The alternative to a self-authenticating physical credential would be some kind of authentication via the cloud. But that has problems, too. Inside the cloud, it would be more difficult to erect blinders between the ID provider, you and the sites you want to access or the products you want to buy.

“It cuts both ways,” Stepanovich said of the benefits and pitfalls of an authentication device. “It’s more secure. Because there’s no database of everything you’re doing, they’re not going to be able to track you. But in the end, you’re carrying around your entire identity. Imagine losing your cellphone if in the future your Visa card were on your cellphone.”

Because of this, she doesn’t expect anyone in the future will truly use just one credential. Maybe you’ll have a high-security ID for banking (on a thumb drive), a medium-security one for e-commerce (on your keychain), and a low-security one for social networking (in your wallet). Three access points is still probably fewer than you use today, although Stepanovich’s vision does dampen the government’s suggestion that NSTIC would give you one magic key to the whole Internet.

Privacy advocates also worry about whether the program would truly be voluntary and how long it could stay that way. It’s easy to imagine an online world where authentication becomes practically mandatory, if not legally so. Advocates can point to the mission creep of the Social Security number as an example.

“It’s not enough to say they won’t be mandatory — you affirmatively have to say that they are voluntary,” Stepanovich said. “People need to be given a choice. If I want to use my credential to say I am who I am, that’s great. But if I want to keep 10,000 passwords, if I want to keep everything separate, I should be given that opportunity. I shouldn’t be excluded from activities on the Internet simply because I don’t want my data aggregated.”

We also don’t want to exclude demographics that will be slow adopters of this technology, Stepanovich adds, or to discourage foreign companies from doing business with U.S. online platforms that require authentication.

The last problem with NSTIC is the murkiest. Nowhere in the government’s 45-page proposal is the Department of Homeland Security mentioned, but that agency has been involved throughout the idea’s history, dating back to its lead in developing the federal employee ID card system. The public face of the proposal, instead, has been Commerce Secretary Gary Locke, and the National Institute of Standards and Technology, within Commerce, is set now to lead the plan forward.

Homeland Security’s involvement, though, sends up yellow flags.

“We don’t really know what their role with NSTIC is,” Stepanovich said. “We know they were a partner in developing the strategy, and supposedly they have transitioned their role to NIST to implement it.
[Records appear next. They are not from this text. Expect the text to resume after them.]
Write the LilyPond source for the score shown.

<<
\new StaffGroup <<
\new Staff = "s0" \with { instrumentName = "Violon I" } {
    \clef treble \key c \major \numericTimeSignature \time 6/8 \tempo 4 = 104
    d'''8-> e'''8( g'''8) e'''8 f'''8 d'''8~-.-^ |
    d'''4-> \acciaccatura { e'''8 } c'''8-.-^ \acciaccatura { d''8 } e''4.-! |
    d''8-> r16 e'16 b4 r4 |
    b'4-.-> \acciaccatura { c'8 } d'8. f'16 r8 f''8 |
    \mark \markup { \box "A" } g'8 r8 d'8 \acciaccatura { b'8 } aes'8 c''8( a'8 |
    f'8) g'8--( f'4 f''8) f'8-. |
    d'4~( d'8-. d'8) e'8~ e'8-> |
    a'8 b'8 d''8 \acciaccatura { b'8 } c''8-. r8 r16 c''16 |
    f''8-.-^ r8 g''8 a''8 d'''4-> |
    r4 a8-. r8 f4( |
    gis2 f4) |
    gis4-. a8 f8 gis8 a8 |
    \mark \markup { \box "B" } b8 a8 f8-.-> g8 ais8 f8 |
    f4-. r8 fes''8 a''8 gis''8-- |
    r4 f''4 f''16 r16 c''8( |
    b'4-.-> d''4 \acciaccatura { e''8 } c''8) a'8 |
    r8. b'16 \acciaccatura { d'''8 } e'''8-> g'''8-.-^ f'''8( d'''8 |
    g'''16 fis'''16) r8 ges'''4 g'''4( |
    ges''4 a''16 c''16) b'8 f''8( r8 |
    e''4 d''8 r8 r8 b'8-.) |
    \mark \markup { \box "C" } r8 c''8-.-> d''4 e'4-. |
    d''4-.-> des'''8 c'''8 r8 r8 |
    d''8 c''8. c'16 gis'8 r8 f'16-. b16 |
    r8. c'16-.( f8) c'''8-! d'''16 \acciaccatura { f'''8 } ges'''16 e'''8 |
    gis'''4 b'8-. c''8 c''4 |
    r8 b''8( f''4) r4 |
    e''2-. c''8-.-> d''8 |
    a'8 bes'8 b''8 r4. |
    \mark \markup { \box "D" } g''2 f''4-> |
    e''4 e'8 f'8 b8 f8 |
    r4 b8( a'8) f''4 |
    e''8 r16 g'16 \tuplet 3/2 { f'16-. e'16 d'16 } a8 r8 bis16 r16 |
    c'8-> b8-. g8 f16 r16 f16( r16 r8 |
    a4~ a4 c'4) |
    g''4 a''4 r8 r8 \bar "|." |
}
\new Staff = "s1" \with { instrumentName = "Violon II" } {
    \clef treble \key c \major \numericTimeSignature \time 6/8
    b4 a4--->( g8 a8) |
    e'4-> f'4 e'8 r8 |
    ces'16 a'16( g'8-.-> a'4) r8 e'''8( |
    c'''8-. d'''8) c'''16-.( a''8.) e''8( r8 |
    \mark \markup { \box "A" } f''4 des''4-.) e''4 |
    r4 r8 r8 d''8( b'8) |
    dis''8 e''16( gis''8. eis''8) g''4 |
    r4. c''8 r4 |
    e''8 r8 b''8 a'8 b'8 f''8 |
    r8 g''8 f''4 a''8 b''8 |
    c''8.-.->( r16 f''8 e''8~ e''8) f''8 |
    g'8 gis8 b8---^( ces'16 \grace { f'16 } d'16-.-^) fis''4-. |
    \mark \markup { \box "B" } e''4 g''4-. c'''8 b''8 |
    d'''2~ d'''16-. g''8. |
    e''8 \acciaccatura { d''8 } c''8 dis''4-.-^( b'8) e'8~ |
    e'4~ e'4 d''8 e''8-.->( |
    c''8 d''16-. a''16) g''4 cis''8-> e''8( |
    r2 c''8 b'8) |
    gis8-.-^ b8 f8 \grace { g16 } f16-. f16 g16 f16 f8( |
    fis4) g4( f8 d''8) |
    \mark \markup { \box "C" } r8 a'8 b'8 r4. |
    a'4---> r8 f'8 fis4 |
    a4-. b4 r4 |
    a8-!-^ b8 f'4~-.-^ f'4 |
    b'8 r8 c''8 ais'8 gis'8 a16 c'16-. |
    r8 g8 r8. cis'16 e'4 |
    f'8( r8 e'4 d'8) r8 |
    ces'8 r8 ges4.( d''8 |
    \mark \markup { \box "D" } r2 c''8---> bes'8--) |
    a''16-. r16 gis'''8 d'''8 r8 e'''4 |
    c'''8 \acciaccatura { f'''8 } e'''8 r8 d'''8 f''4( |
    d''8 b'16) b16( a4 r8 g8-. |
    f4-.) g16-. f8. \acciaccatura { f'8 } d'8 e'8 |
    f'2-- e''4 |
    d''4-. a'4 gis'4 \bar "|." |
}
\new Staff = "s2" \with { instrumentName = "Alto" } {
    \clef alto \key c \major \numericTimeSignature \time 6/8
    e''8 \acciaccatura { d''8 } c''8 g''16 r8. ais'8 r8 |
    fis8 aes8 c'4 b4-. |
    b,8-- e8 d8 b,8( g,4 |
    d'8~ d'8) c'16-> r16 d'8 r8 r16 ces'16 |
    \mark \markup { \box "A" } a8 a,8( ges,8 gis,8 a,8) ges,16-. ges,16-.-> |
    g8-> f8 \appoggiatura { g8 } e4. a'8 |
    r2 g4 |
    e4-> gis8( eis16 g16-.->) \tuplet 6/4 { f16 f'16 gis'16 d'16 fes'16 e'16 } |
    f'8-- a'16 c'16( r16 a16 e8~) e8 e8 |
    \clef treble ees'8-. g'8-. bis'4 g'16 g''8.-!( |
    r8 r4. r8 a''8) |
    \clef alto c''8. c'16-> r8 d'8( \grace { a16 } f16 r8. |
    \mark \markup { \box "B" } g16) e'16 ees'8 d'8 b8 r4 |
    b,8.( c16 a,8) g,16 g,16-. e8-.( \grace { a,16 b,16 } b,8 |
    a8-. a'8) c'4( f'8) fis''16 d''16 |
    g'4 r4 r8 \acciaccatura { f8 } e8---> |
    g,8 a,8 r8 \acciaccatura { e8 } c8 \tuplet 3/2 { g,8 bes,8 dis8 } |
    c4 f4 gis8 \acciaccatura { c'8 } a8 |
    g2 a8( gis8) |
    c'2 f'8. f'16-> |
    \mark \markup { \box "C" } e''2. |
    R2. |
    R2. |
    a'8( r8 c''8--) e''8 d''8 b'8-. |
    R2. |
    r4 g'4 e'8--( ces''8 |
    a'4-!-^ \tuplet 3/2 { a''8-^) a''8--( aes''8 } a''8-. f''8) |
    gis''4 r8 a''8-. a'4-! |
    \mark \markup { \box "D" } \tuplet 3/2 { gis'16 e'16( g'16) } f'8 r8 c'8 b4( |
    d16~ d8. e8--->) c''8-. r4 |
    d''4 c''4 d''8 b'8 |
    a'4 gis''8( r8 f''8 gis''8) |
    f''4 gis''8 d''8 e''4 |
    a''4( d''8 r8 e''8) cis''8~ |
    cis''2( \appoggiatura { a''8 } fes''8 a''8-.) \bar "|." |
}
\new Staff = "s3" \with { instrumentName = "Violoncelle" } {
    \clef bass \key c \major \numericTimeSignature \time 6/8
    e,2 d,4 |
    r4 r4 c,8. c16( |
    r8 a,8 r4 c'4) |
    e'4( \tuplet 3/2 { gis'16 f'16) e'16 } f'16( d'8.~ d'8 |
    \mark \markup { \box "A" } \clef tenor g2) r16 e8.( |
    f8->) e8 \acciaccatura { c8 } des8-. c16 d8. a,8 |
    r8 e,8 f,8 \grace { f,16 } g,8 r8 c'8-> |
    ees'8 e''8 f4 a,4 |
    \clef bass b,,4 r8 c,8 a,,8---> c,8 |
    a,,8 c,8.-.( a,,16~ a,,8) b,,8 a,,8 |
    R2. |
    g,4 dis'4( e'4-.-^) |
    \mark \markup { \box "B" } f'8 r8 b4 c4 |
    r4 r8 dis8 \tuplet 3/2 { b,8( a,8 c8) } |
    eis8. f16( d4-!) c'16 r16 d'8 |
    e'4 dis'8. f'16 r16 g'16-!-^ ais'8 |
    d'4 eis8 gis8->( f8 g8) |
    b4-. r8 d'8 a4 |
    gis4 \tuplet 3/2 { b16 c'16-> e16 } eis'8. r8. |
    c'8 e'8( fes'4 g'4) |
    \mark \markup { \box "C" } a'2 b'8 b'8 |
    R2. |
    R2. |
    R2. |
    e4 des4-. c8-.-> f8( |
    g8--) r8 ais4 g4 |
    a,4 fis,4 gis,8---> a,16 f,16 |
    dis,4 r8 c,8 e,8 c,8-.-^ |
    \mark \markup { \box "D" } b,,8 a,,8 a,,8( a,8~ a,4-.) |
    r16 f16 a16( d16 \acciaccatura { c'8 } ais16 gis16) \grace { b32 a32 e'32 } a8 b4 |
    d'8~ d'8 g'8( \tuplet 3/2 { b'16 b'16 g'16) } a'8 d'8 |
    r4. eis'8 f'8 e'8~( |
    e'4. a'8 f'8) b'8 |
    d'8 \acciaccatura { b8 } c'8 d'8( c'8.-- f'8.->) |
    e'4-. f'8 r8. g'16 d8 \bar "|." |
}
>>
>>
I think, though, that we have to be aware as consumers of this program that if DHS continues to be involved, there are definitely concerns that are going to come with that.”

If the system works as the government’s proposal says it should, there wouldn’t be much opportunity for Homeland Security to track your compartmentalized online information anyway. But there’s no denying that the government is currently pursuing two policies in cyberspace that now seem at odds with each other. On the one hand, it wants to make your online identity so secure and private — even more so than in the real world — that it swears even the government can’t track you. But on the other, federal law enforcement agencies are actively pursuing expanded powers to wiretap online communications.

In an ideal universe, where all of these concerns could be resolved, an online identity system could be a good idea. The question is whether we can guarantee those conditions.

“That’s where the legislation is going to have to come in,” Stepanovich said. “An agency regulating itself and what it can do is not going to be enough here. We’re going to have to have legislation that there are certain protections that come with this program, and we’re going to have to make sure that those are implemented and that there are strict consequences if those are not complied with, either by private industry or by government.

“If it comes out that there is a back door, if some of this technology has been developed in a way that government can access the information, I think the government needs to be held accountable for that.”